Just a look-see to check that they would all enter their respective mortises at the same time:

Yup:

I then turned my attention to completing the joinery between the nose pieces and the kabuki. Here I’m employing lapped rod tenons running right through the post, secured top and bottom with a pair of tapered parallelogram-shaped keys called shachi-sen. 4 pairs of keys, male and female halves — four hours of shop time. Here’s a video showing a few highlights:

The trenches for the pins lined up okay and I was pleased with the outcome:

The view is with the magusa also in position – I left just enough room at the front face of that stick to slide the key in.

The other side:

A little adjustment to come yet, but seems to be most of the way there.
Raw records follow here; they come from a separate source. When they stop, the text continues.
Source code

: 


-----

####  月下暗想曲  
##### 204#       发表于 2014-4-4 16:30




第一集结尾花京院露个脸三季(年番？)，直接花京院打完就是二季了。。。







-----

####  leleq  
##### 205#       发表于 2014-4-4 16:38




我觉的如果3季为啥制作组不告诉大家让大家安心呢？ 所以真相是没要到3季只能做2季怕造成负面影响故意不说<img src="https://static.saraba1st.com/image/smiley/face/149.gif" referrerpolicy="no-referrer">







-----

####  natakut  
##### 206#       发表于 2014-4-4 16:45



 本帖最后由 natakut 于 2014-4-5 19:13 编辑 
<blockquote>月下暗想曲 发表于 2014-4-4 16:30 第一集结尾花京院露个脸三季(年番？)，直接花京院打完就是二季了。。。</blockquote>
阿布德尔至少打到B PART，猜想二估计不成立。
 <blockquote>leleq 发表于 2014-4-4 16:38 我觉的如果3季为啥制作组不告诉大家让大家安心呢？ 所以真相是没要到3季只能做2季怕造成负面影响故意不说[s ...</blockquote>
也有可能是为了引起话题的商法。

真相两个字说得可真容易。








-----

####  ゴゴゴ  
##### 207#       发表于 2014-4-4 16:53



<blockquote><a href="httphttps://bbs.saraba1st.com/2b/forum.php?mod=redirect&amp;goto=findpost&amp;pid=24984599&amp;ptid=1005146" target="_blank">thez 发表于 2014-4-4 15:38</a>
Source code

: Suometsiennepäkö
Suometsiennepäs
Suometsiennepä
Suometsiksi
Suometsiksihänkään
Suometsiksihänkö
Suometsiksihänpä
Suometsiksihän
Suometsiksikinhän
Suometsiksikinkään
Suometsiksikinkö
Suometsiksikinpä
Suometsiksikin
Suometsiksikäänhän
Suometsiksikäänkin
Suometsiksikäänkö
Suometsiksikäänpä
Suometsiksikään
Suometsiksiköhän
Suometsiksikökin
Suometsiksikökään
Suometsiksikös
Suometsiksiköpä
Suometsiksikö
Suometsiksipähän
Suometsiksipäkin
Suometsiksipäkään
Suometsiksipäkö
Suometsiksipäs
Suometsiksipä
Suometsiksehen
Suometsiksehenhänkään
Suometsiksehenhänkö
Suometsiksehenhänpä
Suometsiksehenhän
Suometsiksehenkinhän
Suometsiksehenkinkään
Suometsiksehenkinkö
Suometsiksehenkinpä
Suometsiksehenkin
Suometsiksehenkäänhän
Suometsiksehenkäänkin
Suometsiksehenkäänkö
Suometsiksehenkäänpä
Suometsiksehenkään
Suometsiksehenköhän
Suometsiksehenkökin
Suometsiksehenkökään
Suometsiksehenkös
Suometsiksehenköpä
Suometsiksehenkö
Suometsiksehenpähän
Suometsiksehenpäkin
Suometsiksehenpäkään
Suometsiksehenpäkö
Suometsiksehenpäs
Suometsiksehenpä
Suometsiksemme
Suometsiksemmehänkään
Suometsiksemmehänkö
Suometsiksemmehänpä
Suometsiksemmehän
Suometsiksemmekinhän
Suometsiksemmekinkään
All for today. Thanks for your visit and hope to see you again. Onward and upward: post 40

8 Replies to “Gateway (39)”

  1. It appears that the hammerhead key mortices would be more effective were you to flip the magusa 180º, the the keys would be captured as you drive them home.

  2. Jonny,

    thanks for the comment. I understand your observation however there are a couple of issues with that idea. For one, offsetting the sliding mortises in that direction would mean that at one end of one of the sticks the mortised portion would be quite close to the end of the stick and I'd rather avoid that. For another, there is the matter of separating the parts after checking the fits of the two beams together with the keys in place: while the keys would be captured in one direction, they would slide back an unpredictable amount in the other, which could make the two beams impossible to separate: a disaster. Joinery should, ideally, be reversible, whether for trial assembly or for repair down the line.

    The solution to the 'key sliding problem' is to fit plugs into the mortises on the stick which receives the keys first (place the keys in, drive them tight, then fit plugs into those mortises) thus trapping the keys in position on that stick. Then the assembly can be fitted to the other beam, driven along to lock, and then driven apart. With the use of these plugs, it doesn't matter in which direction the hammerhead keys are inserted in the first stick.

    A final aspect to this is that the plugs serve to block the entry of water into the open mortises, which could happen as the timbers are exposed to the weather – moisture could wick into any gaps which might open between the parts. In this case, the magusa is the piece on the bottom and is more vulnerable to this issue with its key mortises upright and against the kabuki, so it is the magusa which receives the keys first and has its mortises plugged. Make sense?